DATA FOR THE TASK section start

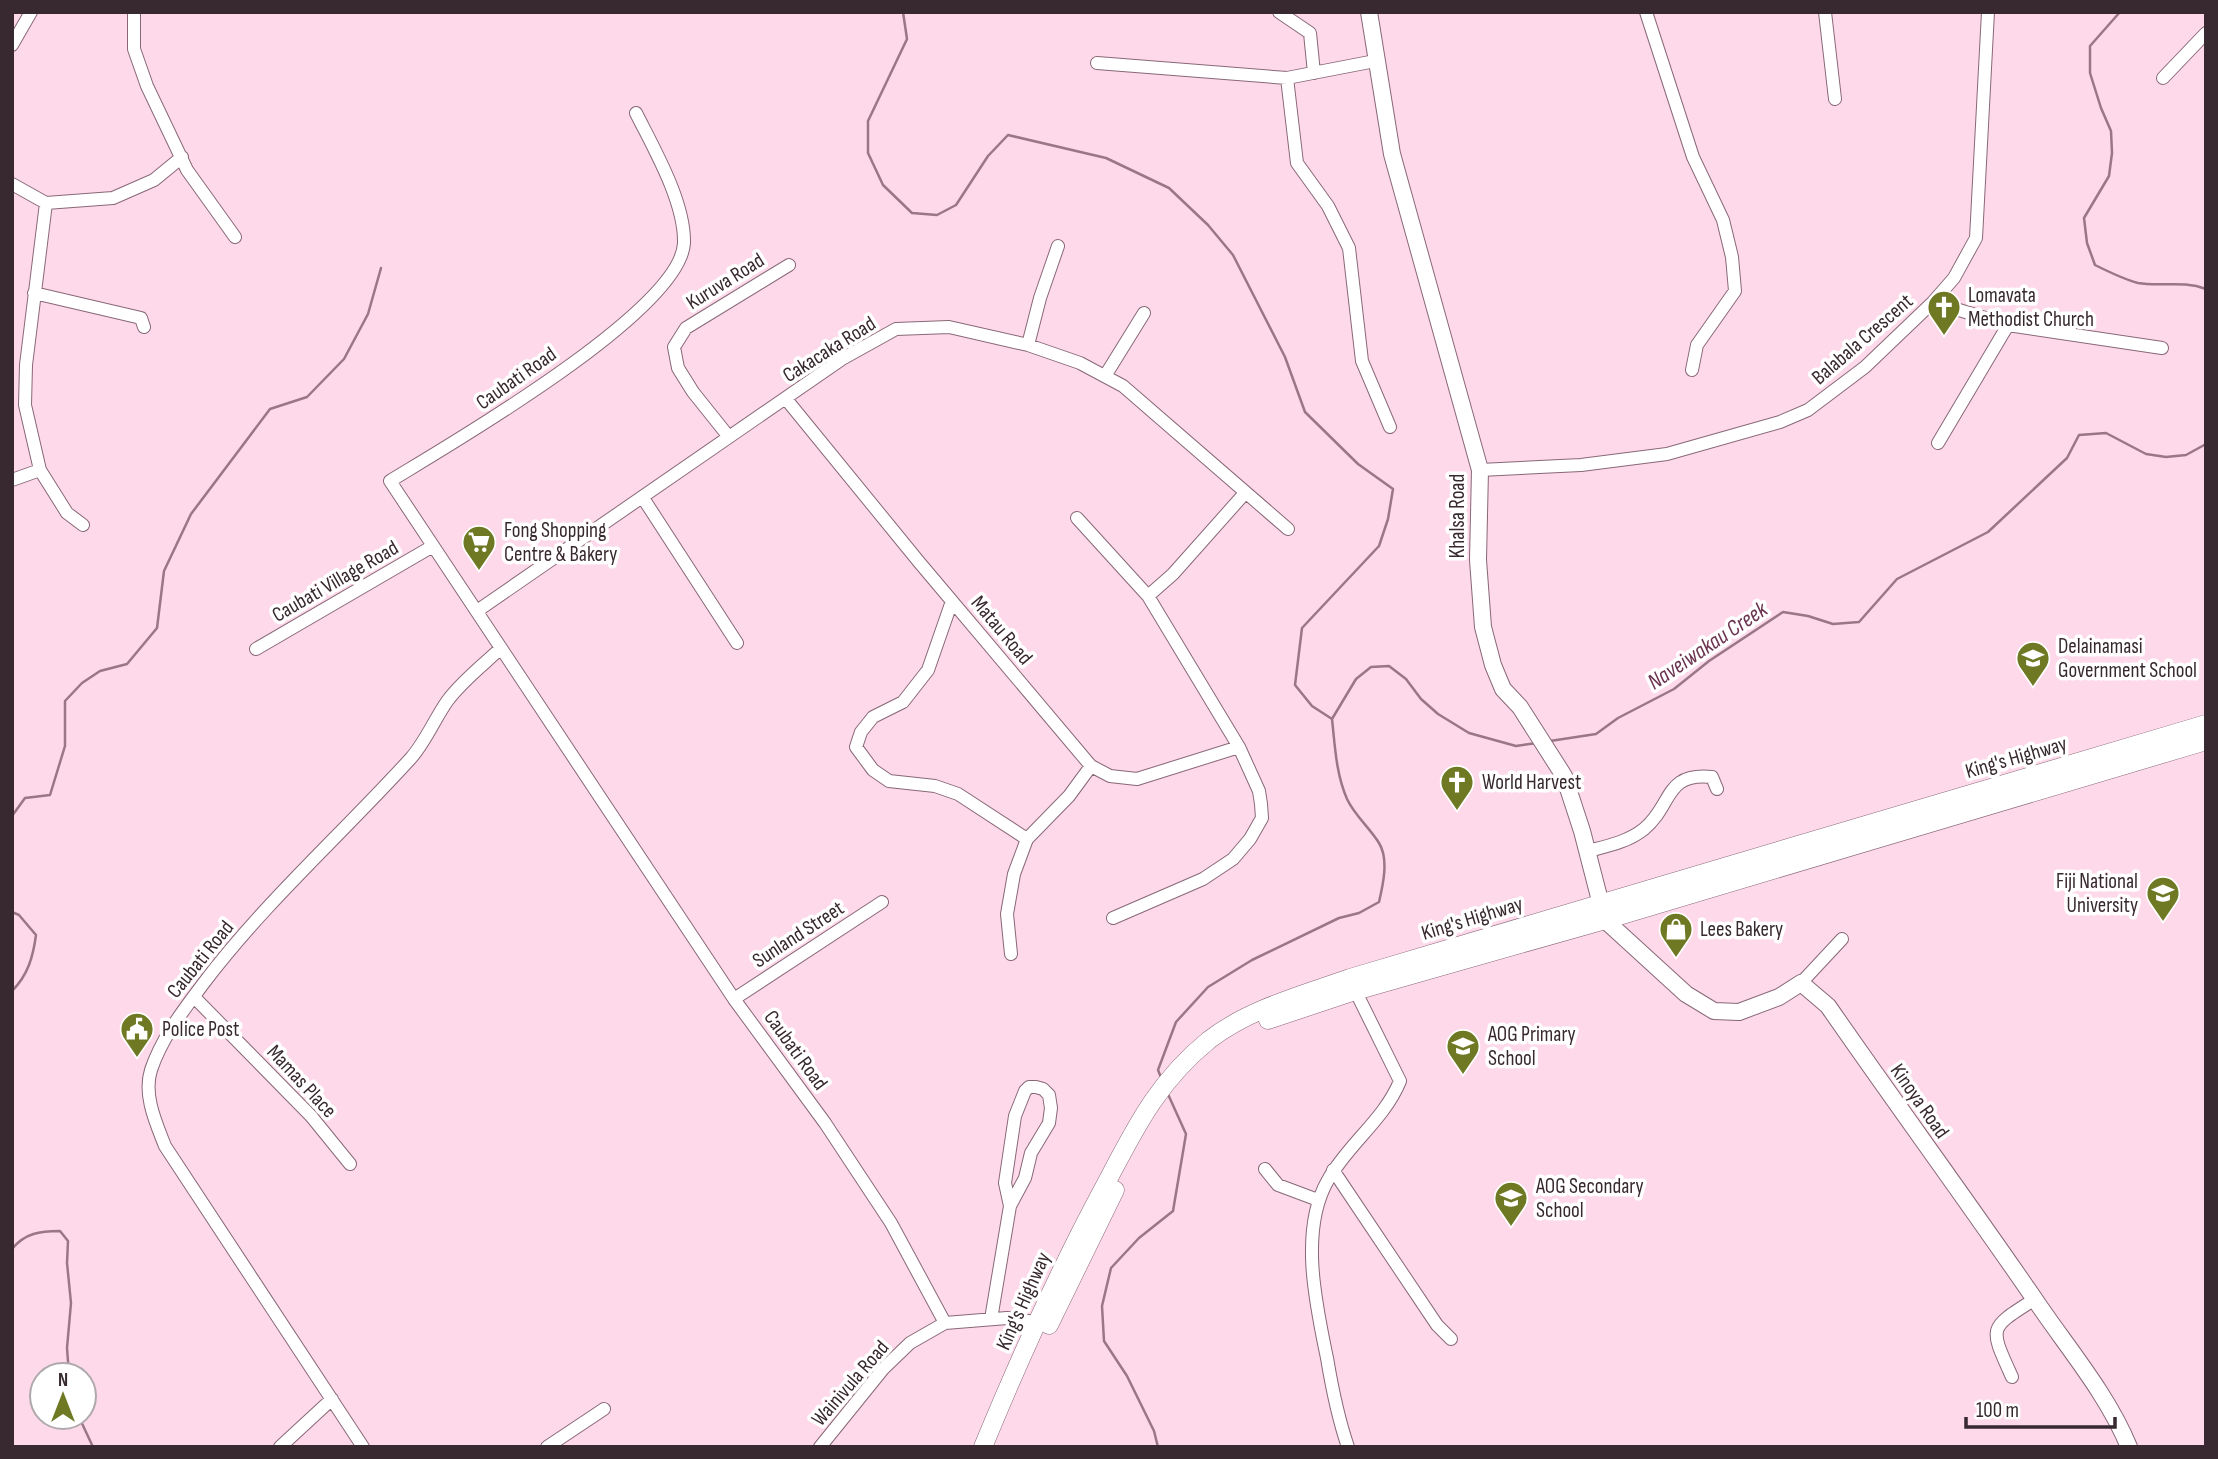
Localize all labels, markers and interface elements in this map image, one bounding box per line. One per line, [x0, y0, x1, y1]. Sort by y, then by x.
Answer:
street label: Kuruva Road [682, 248, 769, 315]
place label: Lomavata Methodist Church [1968, 283, 2094, 332]
church icon: Lomavata Methodist Church [1925, 288, 1963, 337]
street label: Balabala Crescent [1807, 289, 1918, 390]
street label: Cakacaka Road [778, 311, 880, 388]
street label: Caubati Road [471, 342, 561, 415]
street label: Khalsa Road [1445, 474, 1470, 558]
place label: Fong Shopping Centre & Bakery [504, 518, 617, 567]
supermarket icon: Fong Shopping Centre & Bakery [460, 523, 498, 572]
street label: Caubati Village Road [268, 535, 403, 628]
street label: Matau Road [966, 591, 1038, 670]
water label: Naveiwakau Creek [1642, 595, 1774, 696]
place label: Delainamasi Government School [2058, 634, 2197, 683]
school or university icon: Delainamasi Government School [2014, 639, 2052, 688]
street label: King's Highway [1962, 731, 2070, 784]
church icon: World Harvest [1438, 763, 1476, 812]
place label: World Harvest [1482, 770, 1581, 795]
place label: Fiji National University [2056, 869, 2138, 918]
school or university icon: Fiji National University [2144, 874, 2182, 923]
street label: King's Highway [1419, 891, 1526, 946]
street label: Sunland Street [748, 896, 849, 973]
shop icon: Lees Bakery [1657, 910, 1695, 959]
street label: Caubati Road [162, 916, 239, 1003]
place label: Lees Bakery [1700, 917, 1783, 942]
street label: Caubati Road [758, 1006, 833, 1095]
public building icon: Police Post [118, 1010, 156, 1059]
place label: Police Post [162, 1017, 239, 1042]
place label: AOG Primary School [1487, 1022, 1576, 1071]
school or university icon: AOG Primary School [1444, 1027, 1482, 1076]
street label: Mamas Place [262, 1040, 342, 1123]
street label: Kinoya Road [1885, 1059, 1954, 1143]
place label: AOG Secondary School [1535, 1174, 1644, 1223]
school or university icon: AOG Secondary School [1492, 1179, 1530, 1228]
street label: King's Highway [991, 1248, 1056, 1354]
street label: Wainivula Road [806, 1335, 894, 1431]
north arrow [28, 1361, 98, 1431]
text: N [58, 1369, 68, 1392]
scale bar [1966, 1386, 2115, 1430]
text: 100 m [1976, 1398, 2019, 1423]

DATA FOR THE TASK section end

§ **TASK INSTRUCTIONS**
Retype all the data exactly. Omit pictures.

§ **ANSWER SPACE**
Localize all labels, markers and interface elements in this map image, one bounding box per line. One per line, [x0, y0, x1, y1]. Sort by y, then by x.
Answer:
street label: Kuruva Road [682, 248, 769, 315]
place label: Lomavata Methodist Church [1968, 283, 2094, 332]
church icon: Lomavata Methodist Church [1925, 288, 1963, 337]
street label: Balabala Crescent [1807, 289, 1918, 390]
street label: Cakacaka Road [778, 311, 880, 388]
street label: Caubati Road [471, 342, 561, 415]
street label: Khalsa Road [1445, 474, 1470, 558]
place label: Fong Shopping Centre & Bakery [504, 518, 617, 567]
supermarket icon: Fong Shopping Centre & Bakery [460, 523, 498, 572]
street label: Caubati Village Road [268, 535, 403, 628]
street label: Matau Road [966, 591, 1038, 670]
water label: Naveiwakau Creek [1642, 595, 1774, 696]
place label: Delainamasi Government School [2058, 634, 2197, 683]
school or university icon: Delainamasi Government School [2014, 639, 2052, 688]
street label: King's Highway [1962, 731, 2070, 784]
church icon: World Harvest [1438, 763, 1476, 812]
place label: World Harvest [1482, 770, 1581, 795]
place label: Fiji National University [2056, 869, 2138, 918]
school or university icon: Fiji National University [2144, 874, 2182, 923]
street label: King's Highway [1419, 891, 1526, 946]
street label: Sunland Street [748, 896, 849, 973]
shop icon: Lees Bakery [1657, 910, 1695, 959]
street label: Caubati Road [162, 916, 239, 1003]
place label: Lees Bakery [1700, 917, 1783, 942]
street label: Caubati Road [758, 1006, 833, 1095]
public building icon: Police Post [118, 1010, 156, 1059]
place label: Police Post [162, 1017, 239, 1042]
place label: AOG Primary School [1487, 1022, 1576, 1071]
school or university icon: AOG Primary School [1444, 1027, 1482, 1076]
street label: Mamas Place [262, 1040, 342, 1123]
street label: Kinoya Road [1885, 1059, 1954, 1143]
place label: AOG Secondary School [1535, 1174, 1644, 1223]
school or university icon: AOG Secondary School [1492, 1179, 1530, 1228]
street label: King's Highway [991, 1248, 1056, 1354]
street label: Wainivula Road [806, 1335, 894, 1431]
north arrow [28, 1361, 98, 1431]
text: N [58, 1369, 68, 1392]
scale bar [1966, 1386, 2115, 1430]
text: 100 m [1976, 1398, 2019, 1423]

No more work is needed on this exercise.